Required actions
A. Copy everything from "2.      Write a" down to "her overall strategy." in the post on how leaders apply what they learn, word for word.
B. Write what comes next in the post on how leaders apply what they learn, picking up after its last sentence.

Document text

Friday, December 11, 2009

How Leaders Apply WHATEVER They Learn to Achieve eXtraordinary Results

Happy young graduate throwing out school papers, dusk sky behind. The End is the Beginning
The end of ANY book, seminar, or educational endeavor is the start of your journey to fulfill your purpose for that endeavor. In other words, the most important part of education is what happens after you obtain it.

Let’s assume you just finished reading a book on leadership. Why did you read it? To become a better leader, of course. But will you actually become a better leader? Haven't you read other non-fiction books that failed to help you to take the action required to improve your skills? We don't want that to happen to you, do we? Knowledge is not power, applied knowledge is power. You spent your money, and more importantly your precious time, reading the book. (FYI, the expenditures for training and development services in North America exceeds $120B. Training Magazine, Oct., 2003.) You need to see the pay off! Otherwise, it’s like shoveling cash and small pieces of your life into a burning potbelly stove.

How To Use It and Not Lose It
The process outlined below will help you apply the ideas you learn from any meeting, seminar, book... It is a system that shows leaders how to invest, not spend, their time and money on education.

1.      Brainstorm challenges and strategy. Ask yourself: What major challenges am I facing at work? Let your ideas flow and keep your pen moving as you brainstorm the answers to the question. In addition, reflect on your professional goals and your organization's strategy.

2.      Write a S.M.A.R.T. goal. Based on your business challenges, professional goals, and your organization's strategic imperatives, write a S.M.A.R.T. (Specific, Measurable, Attainable, Responsible, and Timed) goal for your leadership development. What do you want to do better or differently because of the book? For example, one executive at our recent leadership course said her goal was: Improve my coaching skills by… (insert date) to help my direct reports develop professionally.

3.      Meet with your manager. Meet with your manager for a few minutes to discuss your goal. Access your commanding skills and tell your boss what you’re planning to work on. Ask for input, especially regarding how well you have aligned your goal with his or her overall strategy.

4.      Review your insights, ideas, and behaviors page. Write a list of 7 to 10 insights, ideas, or behaviors (IIB's) on a sheet of paper. (I do this as I read a book or take a class.) For example, listed below are several ideas that leaders from my leadership classes identified as most effective:

  • Use the XLM for my and my team’s development. Ask team members to assess their XLM at Then develop ways to leverage our talents and hold each other accountable for stretching. Meet every two weeks to measure progress and celebrate our success.

Raw data

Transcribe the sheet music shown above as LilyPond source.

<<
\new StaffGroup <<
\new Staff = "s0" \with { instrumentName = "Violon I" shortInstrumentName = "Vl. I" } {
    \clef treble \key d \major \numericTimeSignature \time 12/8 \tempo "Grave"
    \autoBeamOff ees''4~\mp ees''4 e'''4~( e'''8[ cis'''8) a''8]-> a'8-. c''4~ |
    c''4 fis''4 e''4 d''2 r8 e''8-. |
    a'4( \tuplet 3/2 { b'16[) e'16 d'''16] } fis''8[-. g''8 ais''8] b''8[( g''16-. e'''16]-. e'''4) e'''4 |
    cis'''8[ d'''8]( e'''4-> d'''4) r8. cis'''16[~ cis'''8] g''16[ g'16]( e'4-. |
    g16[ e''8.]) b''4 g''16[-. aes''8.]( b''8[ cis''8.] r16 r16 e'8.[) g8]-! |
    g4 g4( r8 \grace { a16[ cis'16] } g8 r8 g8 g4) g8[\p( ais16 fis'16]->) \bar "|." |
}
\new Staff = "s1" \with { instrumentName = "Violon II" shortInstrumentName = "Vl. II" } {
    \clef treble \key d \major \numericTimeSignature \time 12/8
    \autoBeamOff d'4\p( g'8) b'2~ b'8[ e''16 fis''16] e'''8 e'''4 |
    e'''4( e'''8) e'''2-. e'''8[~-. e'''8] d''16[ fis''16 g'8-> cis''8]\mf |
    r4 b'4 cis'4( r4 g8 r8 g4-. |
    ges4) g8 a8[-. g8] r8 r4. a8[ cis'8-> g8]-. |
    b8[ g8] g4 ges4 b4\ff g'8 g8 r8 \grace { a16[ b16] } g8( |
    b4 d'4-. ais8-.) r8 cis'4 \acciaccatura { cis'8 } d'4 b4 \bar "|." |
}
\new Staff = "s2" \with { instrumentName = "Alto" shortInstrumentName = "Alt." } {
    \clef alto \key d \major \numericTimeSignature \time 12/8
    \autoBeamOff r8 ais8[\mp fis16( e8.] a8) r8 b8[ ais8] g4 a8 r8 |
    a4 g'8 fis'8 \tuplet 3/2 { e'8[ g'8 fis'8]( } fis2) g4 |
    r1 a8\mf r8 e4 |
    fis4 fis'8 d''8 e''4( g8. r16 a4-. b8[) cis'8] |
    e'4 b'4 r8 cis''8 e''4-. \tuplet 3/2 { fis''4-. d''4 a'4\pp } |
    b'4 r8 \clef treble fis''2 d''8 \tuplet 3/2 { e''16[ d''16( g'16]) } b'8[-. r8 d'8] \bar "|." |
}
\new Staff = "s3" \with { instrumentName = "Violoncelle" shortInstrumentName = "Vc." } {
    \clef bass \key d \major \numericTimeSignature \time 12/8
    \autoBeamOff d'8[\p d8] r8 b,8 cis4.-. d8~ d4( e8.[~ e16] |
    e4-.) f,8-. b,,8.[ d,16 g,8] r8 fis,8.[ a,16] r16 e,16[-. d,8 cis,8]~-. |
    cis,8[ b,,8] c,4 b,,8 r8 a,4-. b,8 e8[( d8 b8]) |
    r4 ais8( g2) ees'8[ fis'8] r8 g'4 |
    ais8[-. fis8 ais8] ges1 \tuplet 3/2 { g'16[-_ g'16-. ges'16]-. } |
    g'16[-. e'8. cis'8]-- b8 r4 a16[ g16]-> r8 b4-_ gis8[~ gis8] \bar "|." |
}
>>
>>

Solved problems
A.
2.      Write a S.M.A.R.T. goal. Based on your business challenges, professional goals, and your organization's strategic imperatives, write a S.M.A.R.T. (Specific, Measurable, Attainable, Responsible, and Timed) goal for your leadership development. What do you want to do better or differently because of the book? For example, one executive at our recent leadership course said her goal was: Improve my coaching skills by… (insert date) to help my direct reports develop professionally.

3.      Meet with your manager. Meet with your manager for a few minutes to discuss your goal. Access your commanding skills and tell your boss what you’re planning to work on. Ask for input, especially regarding how well you have aligned your goal with his or her overall strategy.

B.
  • Map a paradox. Conduct a mapping session on issues affecting our team. This will help them understand the tension they feel and increase buy-in to managing the two issues simultaneously.
  • Eliminate internal silos using systems thinking principles. Think systemically by increasing cross-functional teamwork, inviting other departments to our meetings occasionally, and using the S.T.A.T. model.
  • Focus on what’s important to team members. Meet 1-on-1 with one team member every day for five minutes to discuss individual concerns, clarify expectations, and applaud small successes.
  • Increase two-way communication. Speak last at meetings, ask more questions, listen better, and remember that broadcasting is not communicating.
  • Conduct after action reviews. Coach others by delegating small portions of my job, and then ask these questions after completion: What happened? Why? What lessons were learned? Who else might benefit from these lessons?
  • Make better decisions with the XLM. Access all four orientations of the XLM when making decisions. This will help ensure I have all the facts (R), consider the big picture (V), assess the impact on others (E), and take action (C).
  • Manage anxiety. When stressed, ask the team "how can we view the differently?" Also, remind them that anxiety is the essence of growth and that great companies approach downturns as a chance to beat their competitors.
  • Understand concerns and focus on influence. Use Stephen Covey's circle of concern and influence to encourage me (and others) to take personal responsibility, exercise their free will, and be expansive.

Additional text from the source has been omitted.